ЗАДАНИЕ A ->
Воспроизведите дословно строки листинга, приведённого ниже. Начните со строки, где есть «right shoulder: (88, 75, -20)», и закончите последней строкой листинга, включая обе границы.

ФРАГМЕНТ ТЕКСТА ->
---------------

Движение литературы к документу и документа к литературе представляет собой закономерный процесс постепенного «размывания» границ между литературой и деловой письменностью. Процесс этот в литературе был связан с деловой жизнью русского государства, со встречным процессом роста и становления жанров государственного делопроизводства и появления архивов. Он был крайне необходим для разрушения старой и становления новой системы жанров, для «эмансипации» и секуляризации литературы.
С судьбами идейной и жанровой жизни литературы сопряжены и все изменения литературных стилей. Эмоциональный стиль, выработавшийся в конце XIV — начале XV в., не смог перейти в стиль Возрождения в конце XV и в XVI в. Поэтому судьба этого стиля, искусственно заторможенного в своем развитии, сложилась неблагоприятно. Стиль этот сильно формализуется, отдельные приемы окостеневают, начинают механически применяться и повторяться, литературный этикет отрывается от живой потребности в нем и становится застылым и ломким. Этикетные формулы начинают употребляться механически, иногда в отрыве от содержания. Литературный этикет крайне усложняется, а в результате этого усложнения исчезает четкость его употребления. Появляется некоторый «этикетный маньеризм».

---------------

ЗАДАНИЕ B ->
Процитируйте дословно отрывок из фрагмента текста выше: начните со слов «Движение литературы к» и остановитесь после слов «и секуляризации литературы.».

---------------

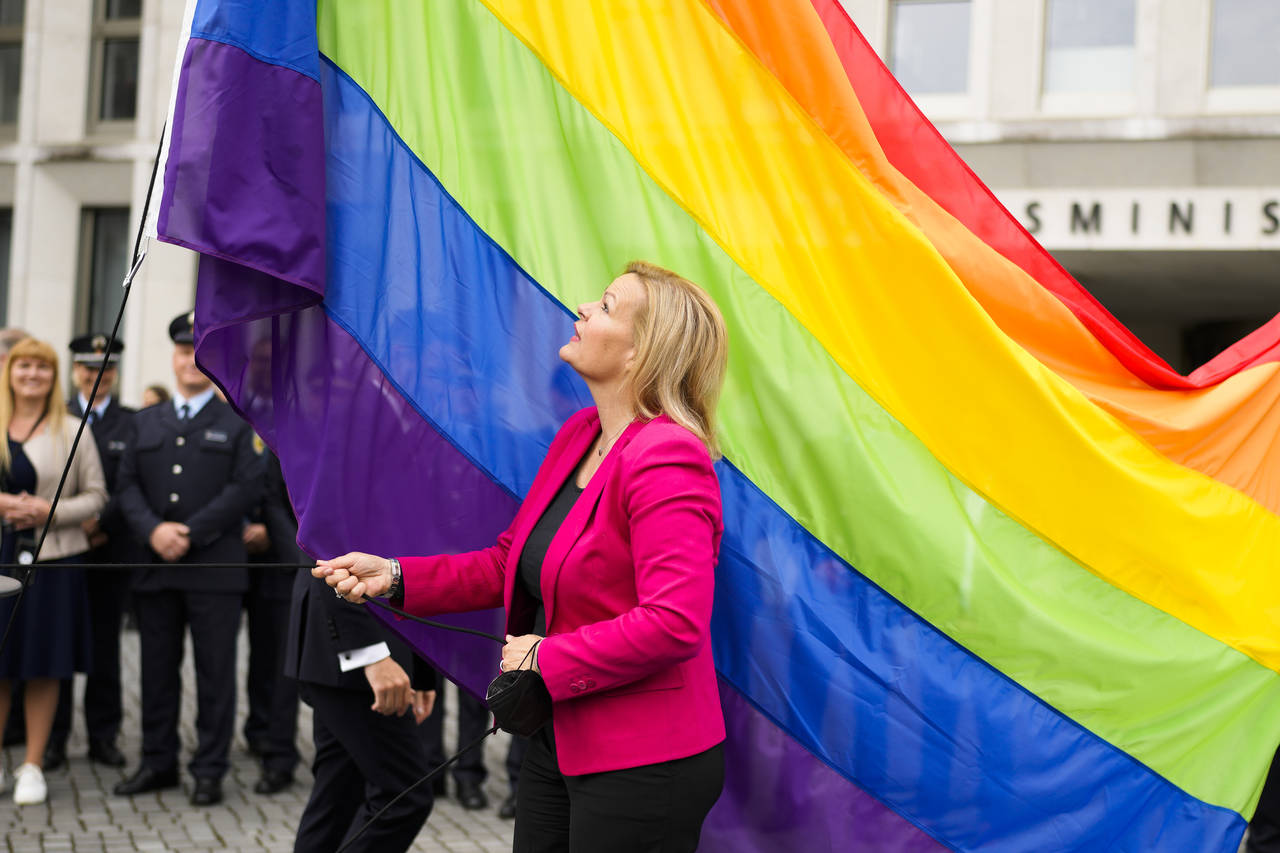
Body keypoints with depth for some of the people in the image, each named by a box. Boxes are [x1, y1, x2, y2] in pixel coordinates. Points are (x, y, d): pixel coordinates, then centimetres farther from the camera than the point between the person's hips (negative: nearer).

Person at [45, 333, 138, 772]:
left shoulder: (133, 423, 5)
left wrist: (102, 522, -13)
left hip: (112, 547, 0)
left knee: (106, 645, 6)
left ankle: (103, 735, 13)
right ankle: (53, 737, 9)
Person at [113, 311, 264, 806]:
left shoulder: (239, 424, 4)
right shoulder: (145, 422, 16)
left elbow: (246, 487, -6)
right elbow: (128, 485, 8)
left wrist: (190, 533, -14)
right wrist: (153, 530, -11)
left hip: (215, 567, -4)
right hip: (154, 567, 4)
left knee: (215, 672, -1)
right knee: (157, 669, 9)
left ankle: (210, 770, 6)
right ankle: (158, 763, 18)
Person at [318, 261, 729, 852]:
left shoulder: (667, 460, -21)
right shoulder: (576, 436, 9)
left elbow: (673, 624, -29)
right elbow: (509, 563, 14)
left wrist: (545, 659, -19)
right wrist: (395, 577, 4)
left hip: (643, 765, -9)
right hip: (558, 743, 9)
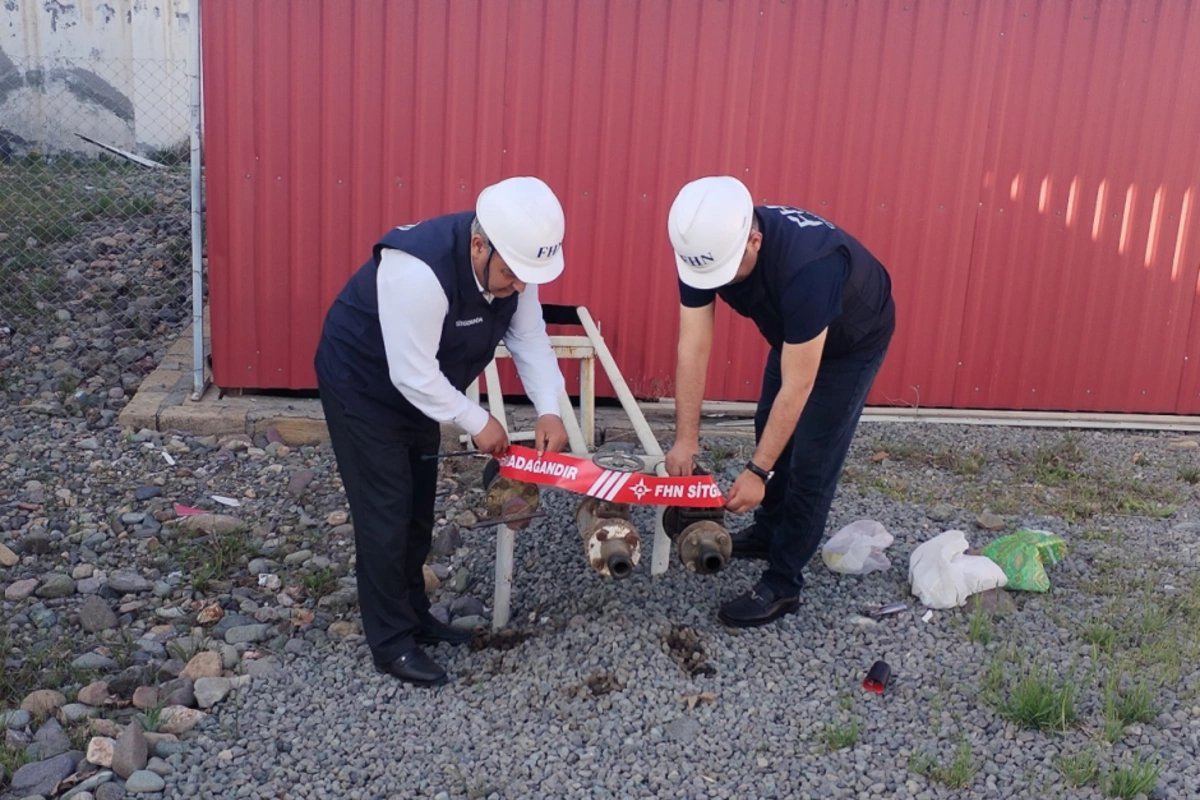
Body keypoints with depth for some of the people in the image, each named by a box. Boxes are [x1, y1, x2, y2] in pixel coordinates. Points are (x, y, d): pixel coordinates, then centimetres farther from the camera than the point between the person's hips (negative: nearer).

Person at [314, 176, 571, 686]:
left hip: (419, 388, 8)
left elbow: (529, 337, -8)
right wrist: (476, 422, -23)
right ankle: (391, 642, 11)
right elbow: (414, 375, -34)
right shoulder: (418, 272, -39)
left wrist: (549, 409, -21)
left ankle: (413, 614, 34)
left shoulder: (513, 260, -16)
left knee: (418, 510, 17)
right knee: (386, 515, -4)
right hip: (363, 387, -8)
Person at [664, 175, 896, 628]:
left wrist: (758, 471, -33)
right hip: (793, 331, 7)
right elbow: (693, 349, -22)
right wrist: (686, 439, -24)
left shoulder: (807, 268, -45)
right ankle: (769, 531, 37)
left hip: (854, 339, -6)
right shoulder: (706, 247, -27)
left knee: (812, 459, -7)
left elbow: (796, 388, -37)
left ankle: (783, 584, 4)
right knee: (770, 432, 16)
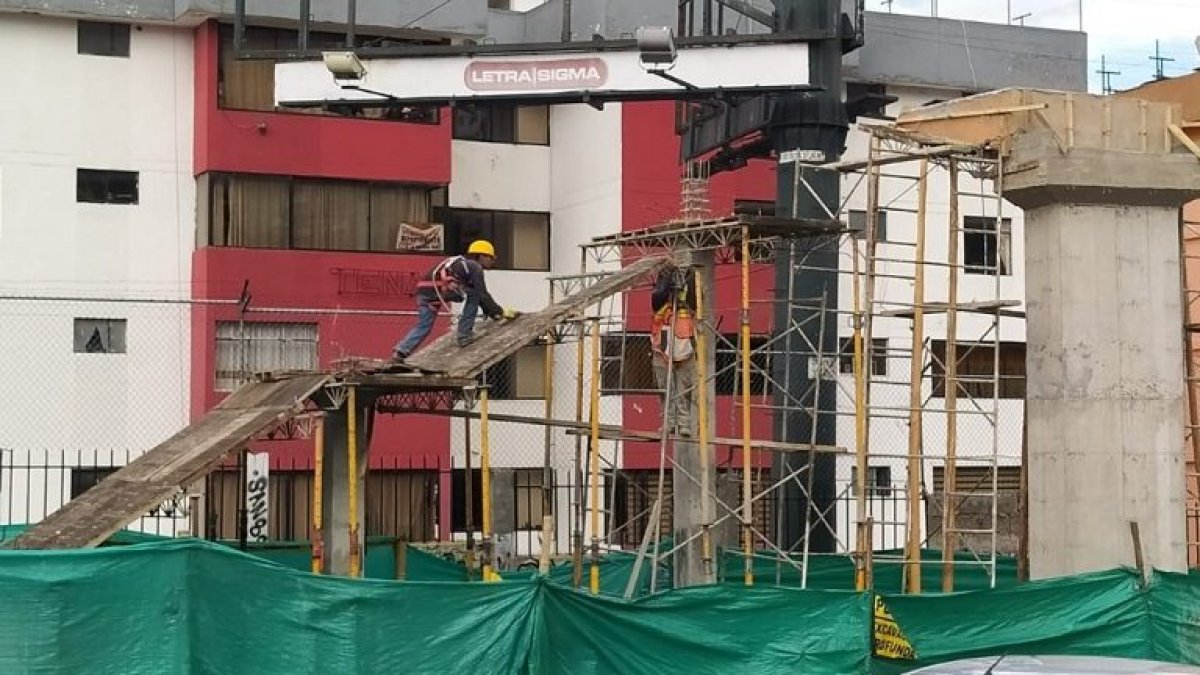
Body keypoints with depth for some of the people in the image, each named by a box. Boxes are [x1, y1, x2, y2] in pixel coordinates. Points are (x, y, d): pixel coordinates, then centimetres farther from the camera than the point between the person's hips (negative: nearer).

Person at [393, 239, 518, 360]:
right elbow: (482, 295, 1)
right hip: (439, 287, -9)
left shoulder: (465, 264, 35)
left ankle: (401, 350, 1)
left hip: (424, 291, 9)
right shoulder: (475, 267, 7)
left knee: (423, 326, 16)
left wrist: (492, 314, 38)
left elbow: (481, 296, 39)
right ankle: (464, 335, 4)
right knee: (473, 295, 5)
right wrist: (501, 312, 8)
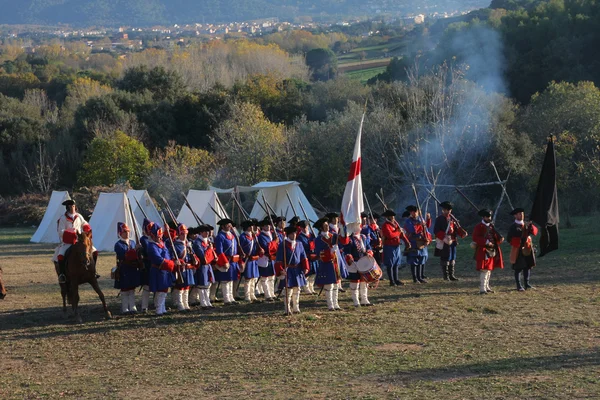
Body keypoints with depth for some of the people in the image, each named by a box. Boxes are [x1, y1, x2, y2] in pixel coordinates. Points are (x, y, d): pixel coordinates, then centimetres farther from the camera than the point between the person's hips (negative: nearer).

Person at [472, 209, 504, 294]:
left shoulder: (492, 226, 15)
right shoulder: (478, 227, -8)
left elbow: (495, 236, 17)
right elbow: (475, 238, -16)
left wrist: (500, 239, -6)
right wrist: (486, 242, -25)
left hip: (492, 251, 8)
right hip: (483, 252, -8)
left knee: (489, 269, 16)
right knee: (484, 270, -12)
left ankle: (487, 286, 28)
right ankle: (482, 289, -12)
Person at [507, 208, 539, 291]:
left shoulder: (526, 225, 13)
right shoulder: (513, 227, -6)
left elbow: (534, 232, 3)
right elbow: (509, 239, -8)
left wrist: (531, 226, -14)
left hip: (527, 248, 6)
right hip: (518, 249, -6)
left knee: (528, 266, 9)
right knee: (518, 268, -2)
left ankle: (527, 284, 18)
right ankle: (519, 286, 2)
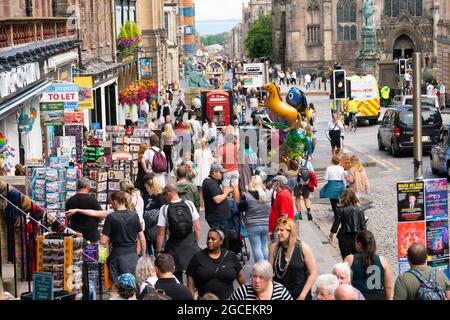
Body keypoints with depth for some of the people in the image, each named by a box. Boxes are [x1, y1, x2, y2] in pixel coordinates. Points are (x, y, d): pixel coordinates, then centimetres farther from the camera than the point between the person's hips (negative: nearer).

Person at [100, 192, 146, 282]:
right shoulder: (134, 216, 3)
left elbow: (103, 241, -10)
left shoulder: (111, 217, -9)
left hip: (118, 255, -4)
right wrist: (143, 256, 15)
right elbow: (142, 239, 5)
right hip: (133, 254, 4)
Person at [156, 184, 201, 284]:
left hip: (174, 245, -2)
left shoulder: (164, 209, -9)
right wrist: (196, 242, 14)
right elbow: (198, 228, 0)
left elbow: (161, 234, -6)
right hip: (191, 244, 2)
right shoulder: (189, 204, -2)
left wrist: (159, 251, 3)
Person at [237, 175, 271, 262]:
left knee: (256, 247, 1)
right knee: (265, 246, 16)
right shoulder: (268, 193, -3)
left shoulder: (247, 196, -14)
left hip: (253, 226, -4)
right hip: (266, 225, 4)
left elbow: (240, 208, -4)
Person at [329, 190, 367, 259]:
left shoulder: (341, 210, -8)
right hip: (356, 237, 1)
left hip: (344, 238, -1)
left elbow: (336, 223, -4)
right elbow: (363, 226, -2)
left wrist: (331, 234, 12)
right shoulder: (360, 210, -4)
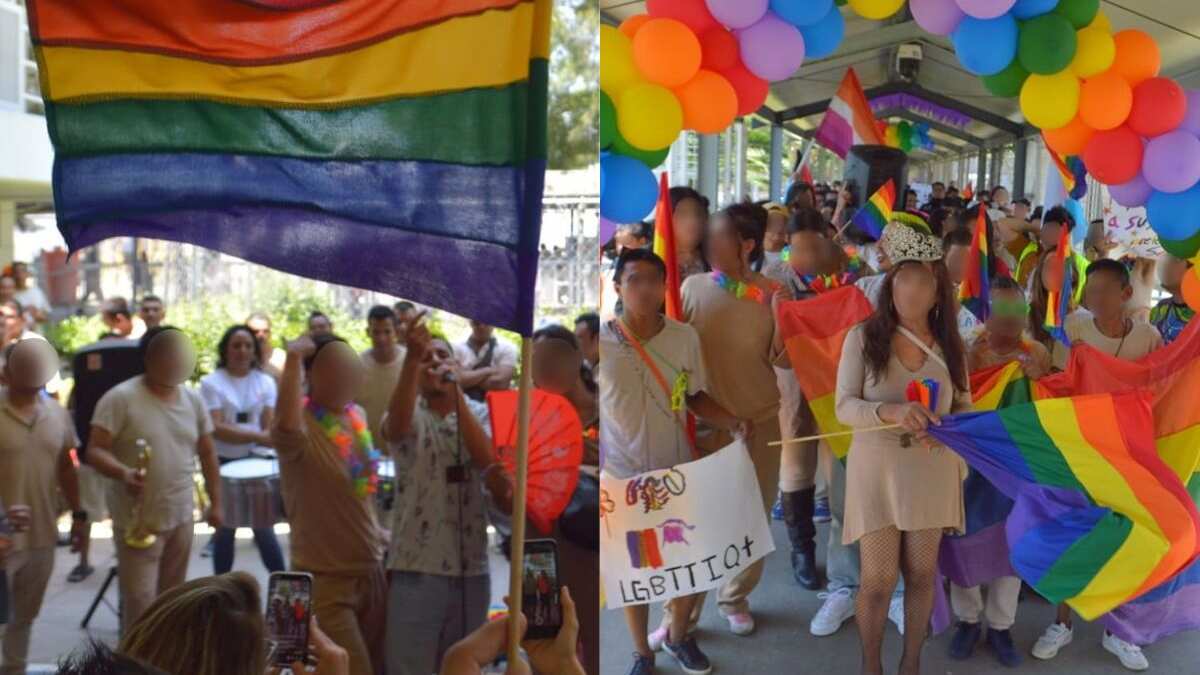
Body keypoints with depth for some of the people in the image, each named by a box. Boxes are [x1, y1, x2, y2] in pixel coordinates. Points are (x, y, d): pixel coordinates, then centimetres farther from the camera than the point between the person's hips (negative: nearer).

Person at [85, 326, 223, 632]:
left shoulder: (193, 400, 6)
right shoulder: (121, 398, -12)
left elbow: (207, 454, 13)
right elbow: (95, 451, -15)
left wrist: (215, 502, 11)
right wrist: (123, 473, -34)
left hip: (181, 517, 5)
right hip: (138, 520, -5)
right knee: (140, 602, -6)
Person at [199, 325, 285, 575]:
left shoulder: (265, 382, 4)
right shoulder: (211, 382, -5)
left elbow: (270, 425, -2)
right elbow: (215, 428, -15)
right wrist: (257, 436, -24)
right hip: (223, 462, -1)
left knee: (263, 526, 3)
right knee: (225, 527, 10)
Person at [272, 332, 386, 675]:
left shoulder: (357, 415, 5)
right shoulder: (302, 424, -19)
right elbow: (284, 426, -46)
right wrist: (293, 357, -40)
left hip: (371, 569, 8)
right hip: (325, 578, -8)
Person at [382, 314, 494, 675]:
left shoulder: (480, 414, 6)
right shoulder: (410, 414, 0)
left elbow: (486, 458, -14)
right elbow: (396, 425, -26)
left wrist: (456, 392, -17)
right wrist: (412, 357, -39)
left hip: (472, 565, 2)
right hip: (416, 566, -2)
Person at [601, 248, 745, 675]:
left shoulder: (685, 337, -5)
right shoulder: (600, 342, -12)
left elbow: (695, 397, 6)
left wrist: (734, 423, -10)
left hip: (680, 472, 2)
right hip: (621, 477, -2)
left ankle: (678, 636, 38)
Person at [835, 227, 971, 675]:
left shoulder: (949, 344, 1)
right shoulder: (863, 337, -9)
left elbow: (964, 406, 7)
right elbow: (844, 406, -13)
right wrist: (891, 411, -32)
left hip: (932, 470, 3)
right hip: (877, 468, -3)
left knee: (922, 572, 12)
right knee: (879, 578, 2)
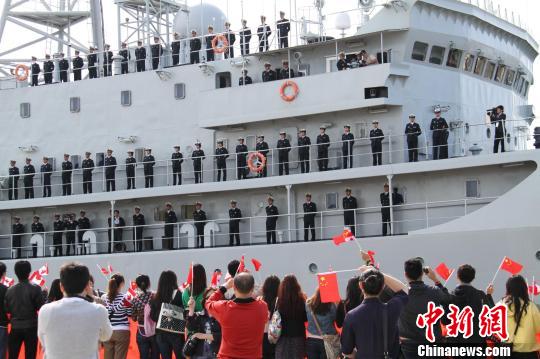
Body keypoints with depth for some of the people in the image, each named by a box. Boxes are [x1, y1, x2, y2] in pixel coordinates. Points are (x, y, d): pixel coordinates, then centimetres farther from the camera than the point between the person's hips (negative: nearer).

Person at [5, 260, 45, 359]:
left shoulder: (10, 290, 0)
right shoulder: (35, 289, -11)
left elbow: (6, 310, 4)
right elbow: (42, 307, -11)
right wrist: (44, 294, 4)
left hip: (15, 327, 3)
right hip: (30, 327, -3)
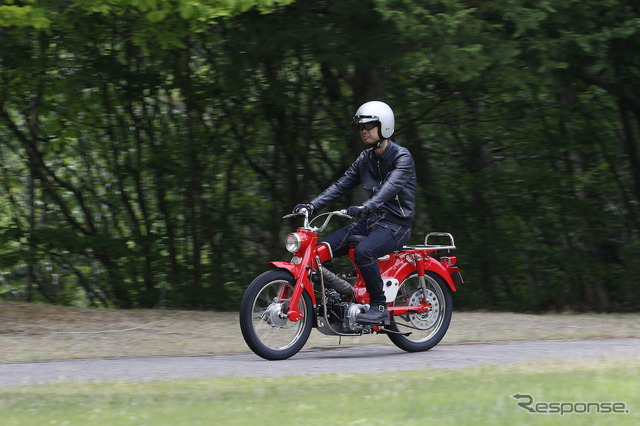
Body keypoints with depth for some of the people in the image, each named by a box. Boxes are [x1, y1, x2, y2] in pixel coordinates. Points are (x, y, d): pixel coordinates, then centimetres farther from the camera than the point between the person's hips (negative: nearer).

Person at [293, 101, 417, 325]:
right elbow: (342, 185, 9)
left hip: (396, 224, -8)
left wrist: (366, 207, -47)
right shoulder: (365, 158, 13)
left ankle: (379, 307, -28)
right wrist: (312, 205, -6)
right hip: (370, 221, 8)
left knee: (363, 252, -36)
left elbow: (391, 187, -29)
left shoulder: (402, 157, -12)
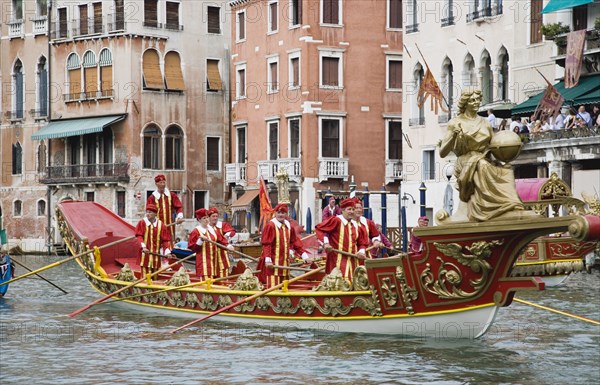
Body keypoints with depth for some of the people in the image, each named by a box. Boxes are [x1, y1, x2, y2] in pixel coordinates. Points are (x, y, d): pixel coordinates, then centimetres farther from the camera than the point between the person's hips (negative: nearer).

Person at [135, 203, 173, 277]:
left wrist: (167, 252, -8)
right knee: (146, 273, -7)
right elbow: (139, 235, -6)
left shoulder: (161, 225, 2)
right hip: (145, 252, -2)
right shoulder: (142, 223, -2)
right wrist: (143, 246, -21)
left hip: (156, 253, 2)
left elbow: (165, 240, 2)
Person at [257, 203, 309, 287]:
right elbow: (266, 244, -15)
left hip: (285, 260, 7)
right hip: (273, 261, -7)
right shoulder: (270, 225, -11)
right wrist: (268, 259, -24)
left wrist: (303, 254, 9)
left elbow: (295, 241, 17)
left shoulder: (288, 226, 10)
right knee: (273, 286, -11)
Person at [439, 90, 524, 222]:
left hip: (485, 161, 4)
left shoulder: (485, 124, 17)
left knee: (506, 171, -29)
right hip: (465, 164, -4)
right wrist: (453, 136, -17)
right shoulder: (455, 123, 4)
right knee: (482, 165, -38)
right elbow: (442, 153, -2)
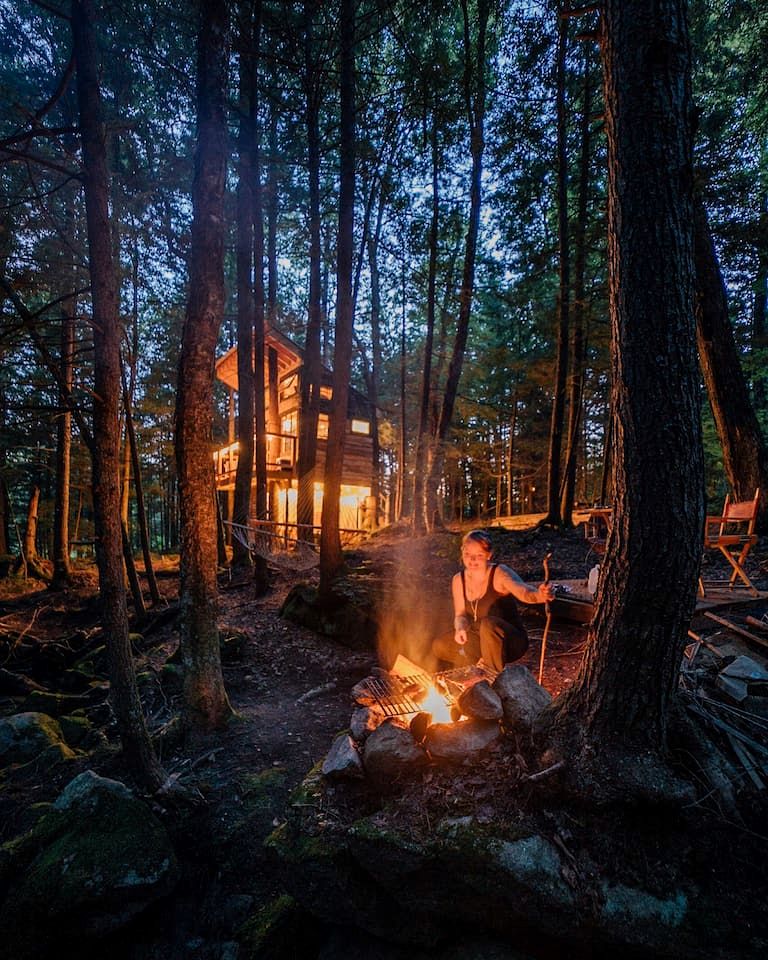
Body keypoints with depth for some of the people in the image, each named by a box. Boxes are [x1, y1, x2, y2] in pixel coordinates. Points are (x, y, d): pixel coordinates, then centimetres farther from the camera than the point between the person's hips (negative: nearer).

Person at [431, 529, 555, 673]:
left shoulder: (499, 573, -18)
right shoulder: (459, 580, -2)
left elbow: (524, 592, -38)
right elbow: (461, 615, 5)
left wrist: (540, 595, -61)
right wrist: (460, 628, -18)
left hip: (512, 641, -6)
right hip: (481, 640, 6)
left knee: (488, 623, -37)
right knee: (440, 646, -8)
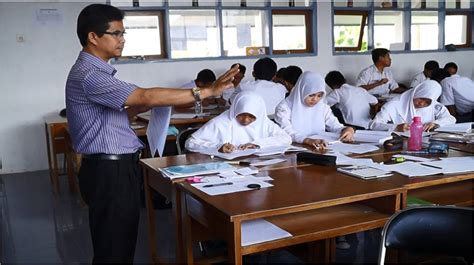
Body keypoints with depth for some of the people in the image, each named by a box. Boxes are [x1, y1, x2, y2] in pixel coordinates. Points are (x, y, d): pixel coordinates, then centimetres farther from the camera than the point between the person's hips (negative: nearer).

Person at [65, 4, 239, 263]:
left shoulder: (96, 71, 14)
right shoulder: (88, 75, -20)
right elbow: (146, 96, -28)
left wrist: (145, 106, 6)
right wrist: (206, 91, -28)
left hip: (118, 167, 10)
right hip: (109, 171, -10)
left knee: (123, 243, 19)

---------------

ПОЛЕ ОТВЕТА A ->
right shoulder: (88, 75, -20)
right elbow: (146, 96, -28)
left wrist: (145, 106, 6)
right wrist: (206, 91, -28)
left hip: (118, 167, 10)
right hip: (109, 171, -10)
left knee: (123, 243, 19)

ПОЛЕ ОТВЕТА B ->
Движение литературы к документу и документа к литературе представляет собой закономерный процесс постепенного «размывания» границ между литературой и деловой письменностью. Процесс этот в литературе был связан с деловой жизнью русского государства, со встречным процессом роста и становления жанров государственного делопроизводства и появления архивов. Он был крайне необходим для разрушения старой и становления новой системы жанров, для «эмансипации» и секуляризации литературы.